#### Recorded information ####

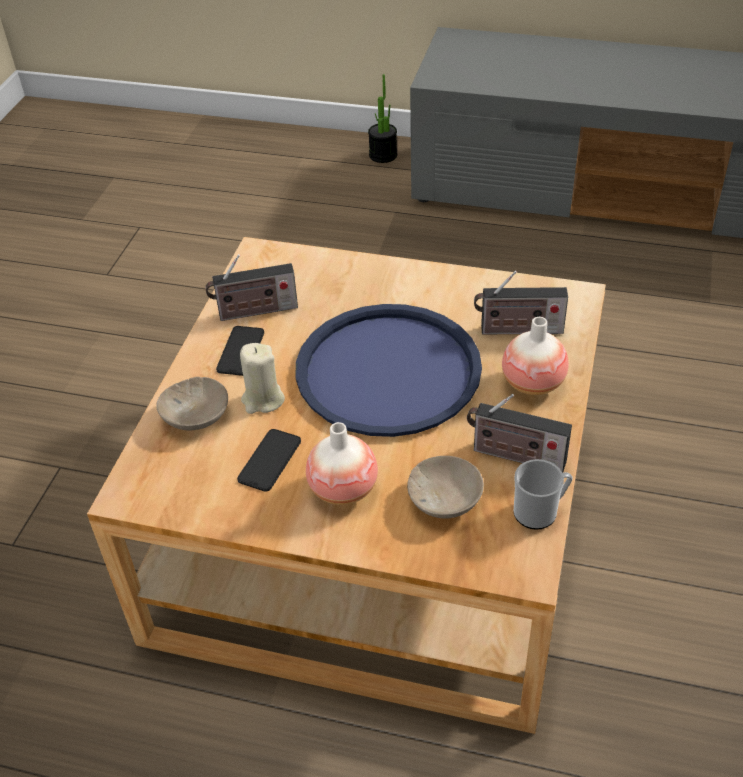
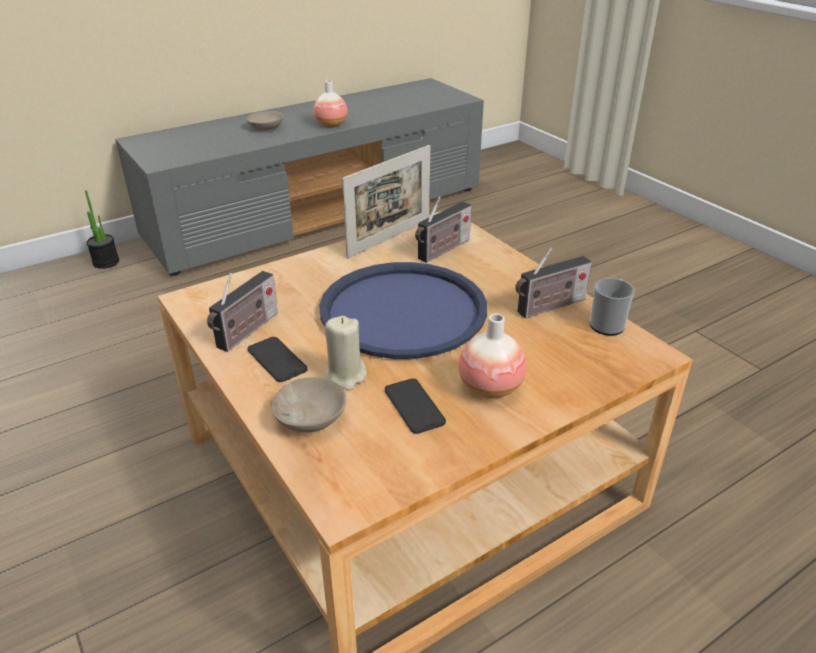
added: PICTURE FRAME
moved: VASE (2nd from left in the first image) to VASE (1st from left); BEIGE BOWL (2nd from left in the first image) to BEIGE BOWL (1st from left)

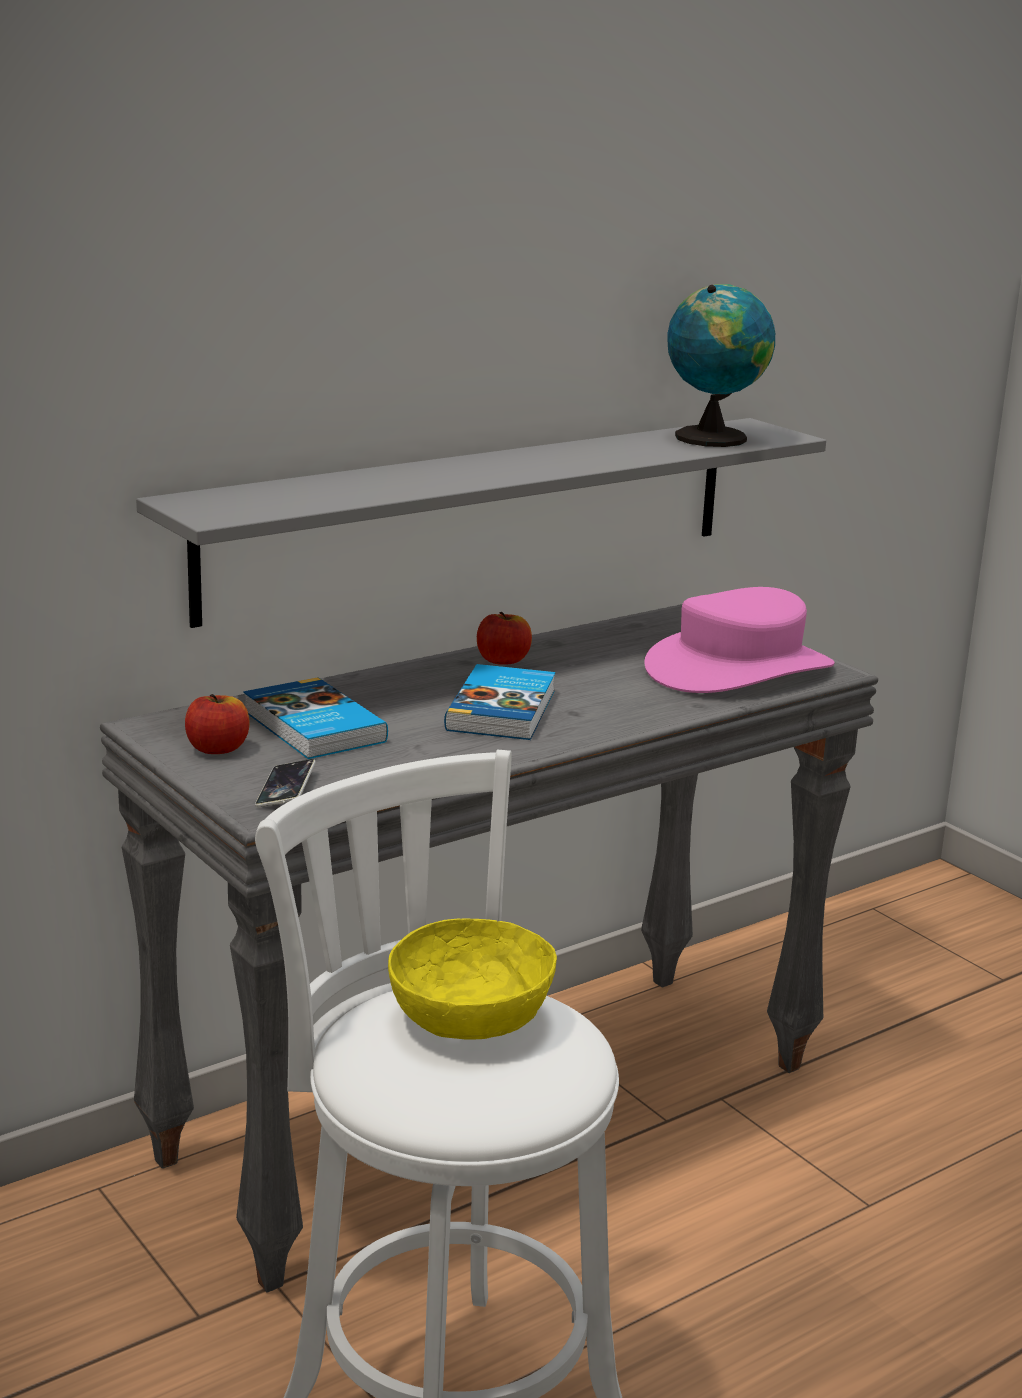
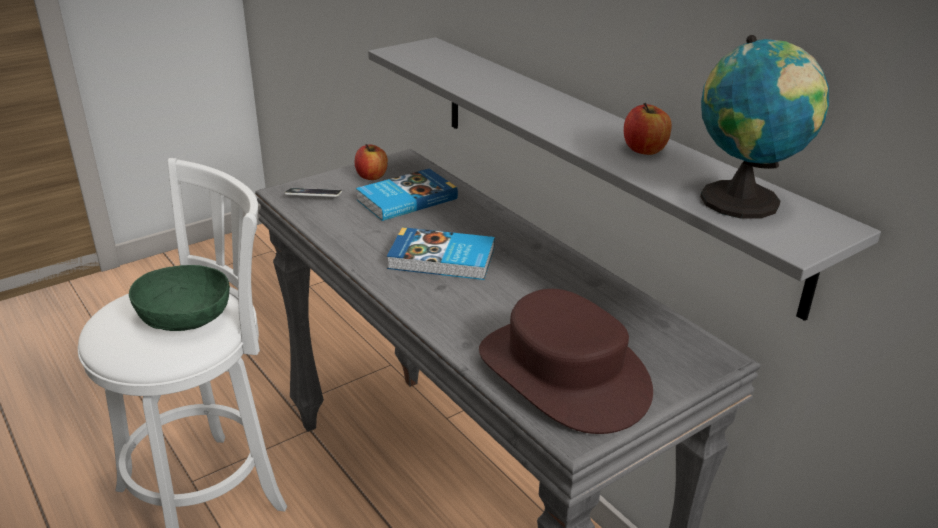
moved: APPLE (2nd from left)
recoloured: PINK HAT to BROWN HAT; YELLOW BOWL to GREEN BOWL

####

_Aim of the exercise_
The listing is to be repeated word for word, with all pictures omitted.

_The completed task_
added: PICTURE FRAME
moved: VASE (2nd from left in the first image) to VASE (1st from left); BEIGE BOWL (2nd from left in the first image) to BEIGE BOWL (1st from left)

moved: APPLE (2nd from left)
recoloured: PINK HAT to BROWN HAT; YELLOW BOWL to GREEN BOWL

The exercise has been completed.